Text to read:
## Begin
Mark Thompson, the corporation’s Director General, speaking in the West Bank town of Ramallah this morning, said that Mr Abbas had assured him the case had been made “a very high priority indeed”, and that trusted sources suggested the journalist was in good health.
Mr Thompson began a day of co-ordinated events to raise awareness of Johnston’s ordeal by appealing for the release of the reporter, who was taken at gunpoint as he drove to home from his office in Gaza City on March 12.
Johnston’s father, Graham, read an open letter this morning, expressing the family’s fears, but urging, “Chin up, my son”.
He pleaded with the kidnappers for his son’s release: “You have families, please think about what this is doing to my family. As I have said before, please, let my son go, now, today.”
Johnston, 44, was the BBC correspondent in Gaza for three years and was entering the final few weeks of his posting when he was kidnapped.
## End
Requests:
[a] Extract the passage of the report on the kidnapped BBC journalist starting with "Mark Thompson, the" and going on through "in good health.".
[b] Write what comes next in the report on the kidnapped BBC journalist, picking up after its final sentence.

Given entries:
## Begin
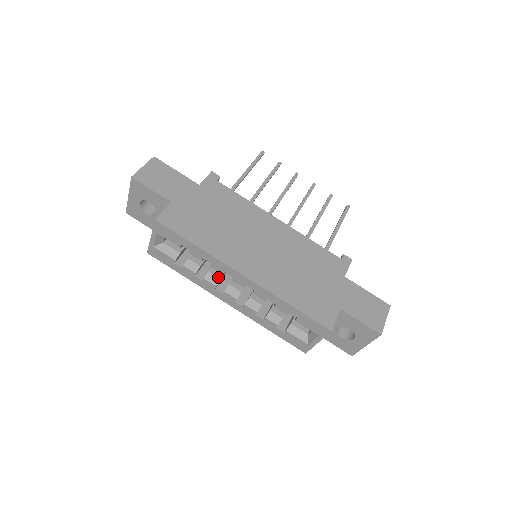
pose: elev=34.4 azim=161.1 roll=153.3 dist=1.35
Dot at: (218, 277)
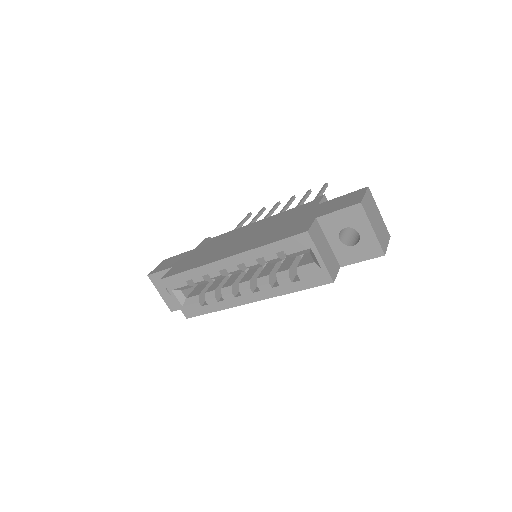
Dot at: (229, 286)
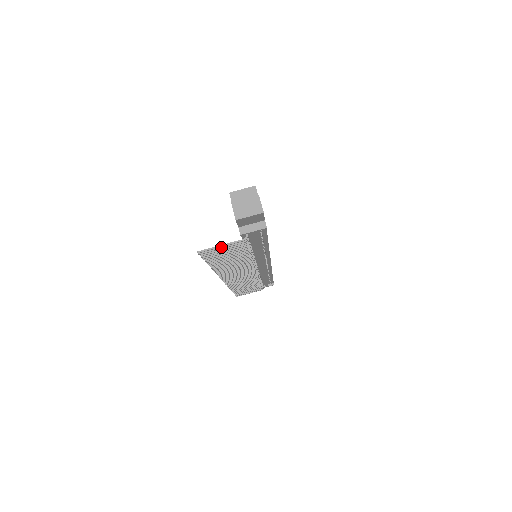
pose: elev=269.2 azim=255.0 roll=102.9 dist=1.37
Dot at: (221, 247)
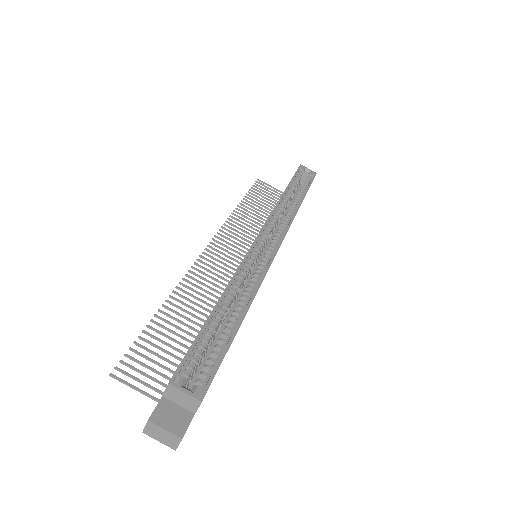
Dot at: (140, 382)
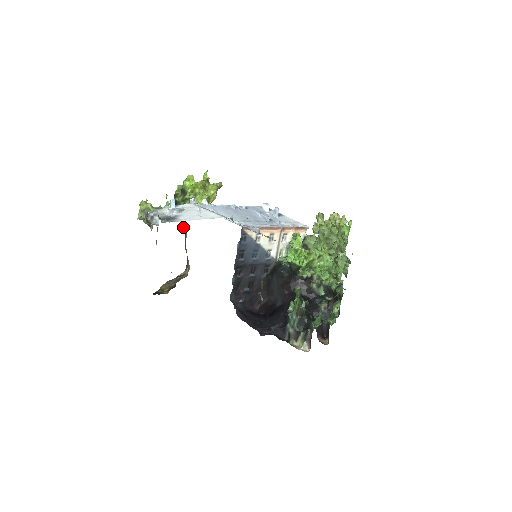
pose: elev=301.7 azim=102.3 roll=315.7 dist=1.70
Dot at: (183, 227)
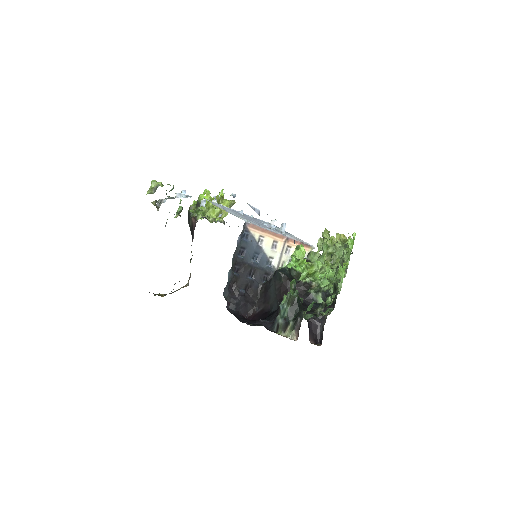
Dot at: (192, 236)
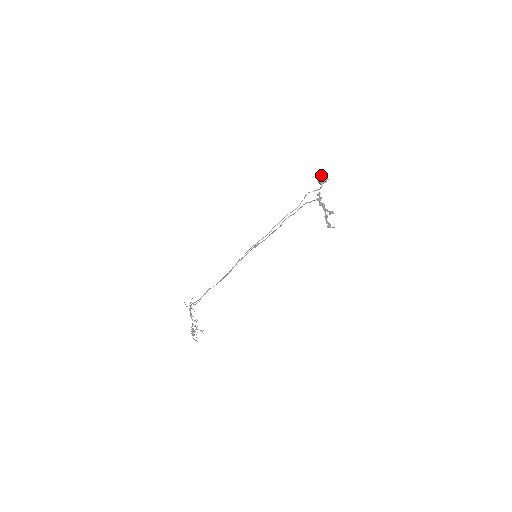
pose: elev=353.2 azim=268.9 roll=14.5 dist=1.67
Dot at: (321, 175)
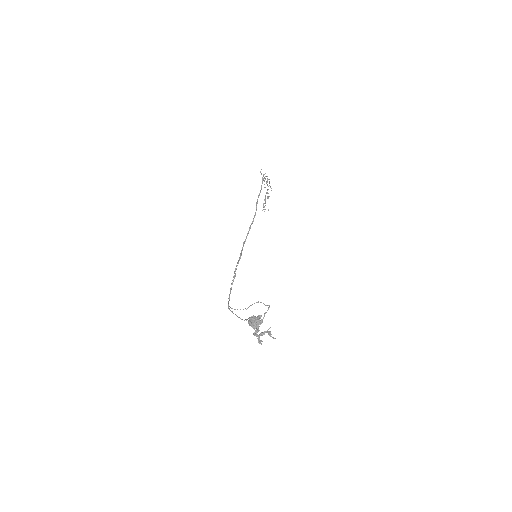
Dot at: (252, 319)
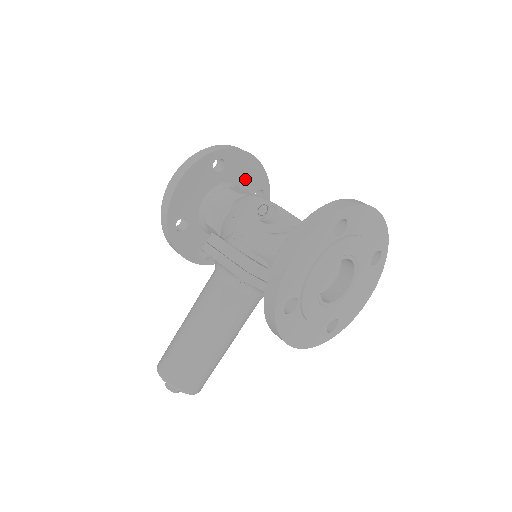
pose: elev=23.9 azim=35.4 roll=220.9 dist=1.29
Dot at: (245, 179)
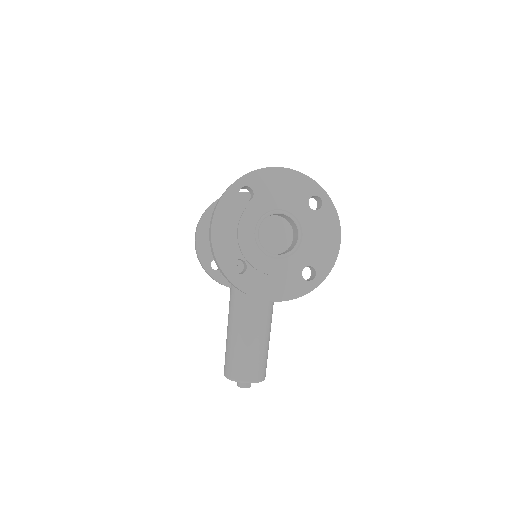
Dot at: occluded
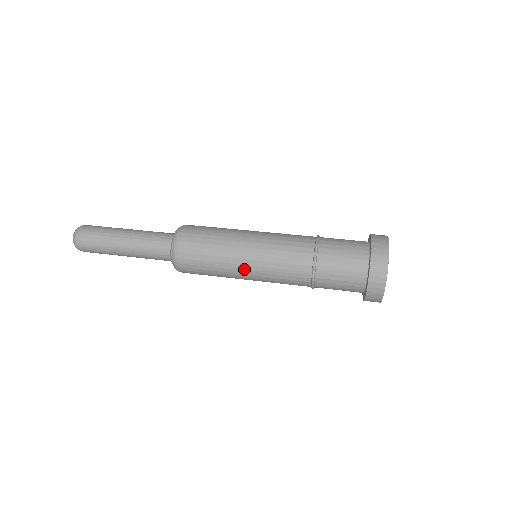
## End
Answer list:
[a]
Mark Thompson, the corporation’s Director General, speaking in the West Bank town of Ramallah this morning, said that Mr Abbas had assured him the case had been made “a very high priority indeed”, and that trusted sources suggested the journalist was in good health.

[b]
“Quite apart from the humanitarian issues of the enormous anxiety that Alan himself is going through and the enormous burden being placed on his family and friends, it’s absolutely in the interests of the people of Gaza and of Palestine as a whole that he should be released immediately and unharmed,” Mr Thompson said.
He admitted the BBC was increasingly concerned that the abduction had lasted a month, as most similar hostage situations in Occupied Territories have been resolved in less than a week.
Two hundred Palestinian journalists continued their protest in Gaza today, holding posters reading “Free Alan”. The journalists have been campaigning for the Palestinian Authority to do more to resolve the crisis since Johnston’s kidnapping.
The director of BBC news, Helen Boaden, said that given the security issues, the corporation may not appoint another correspondent to be permanently stationed in Gaza City. “We’re likely to have someone who moves between Ramallah and Gaza,” she said.
At 2.30pm today the BBC, Sky and Al-Jazeera simultaneously broadcast a programme charting the events since Johnson’s disappearance and the difficulties of reporting from Gaza.
Richard Porter, head of news at BBC World, said: “We don’t think this has ever happened before - but all the broadcasters involved share a common aim to highlight Alan’s case and to remind viewers of the dangers faced by their news teams more frequently than ever.”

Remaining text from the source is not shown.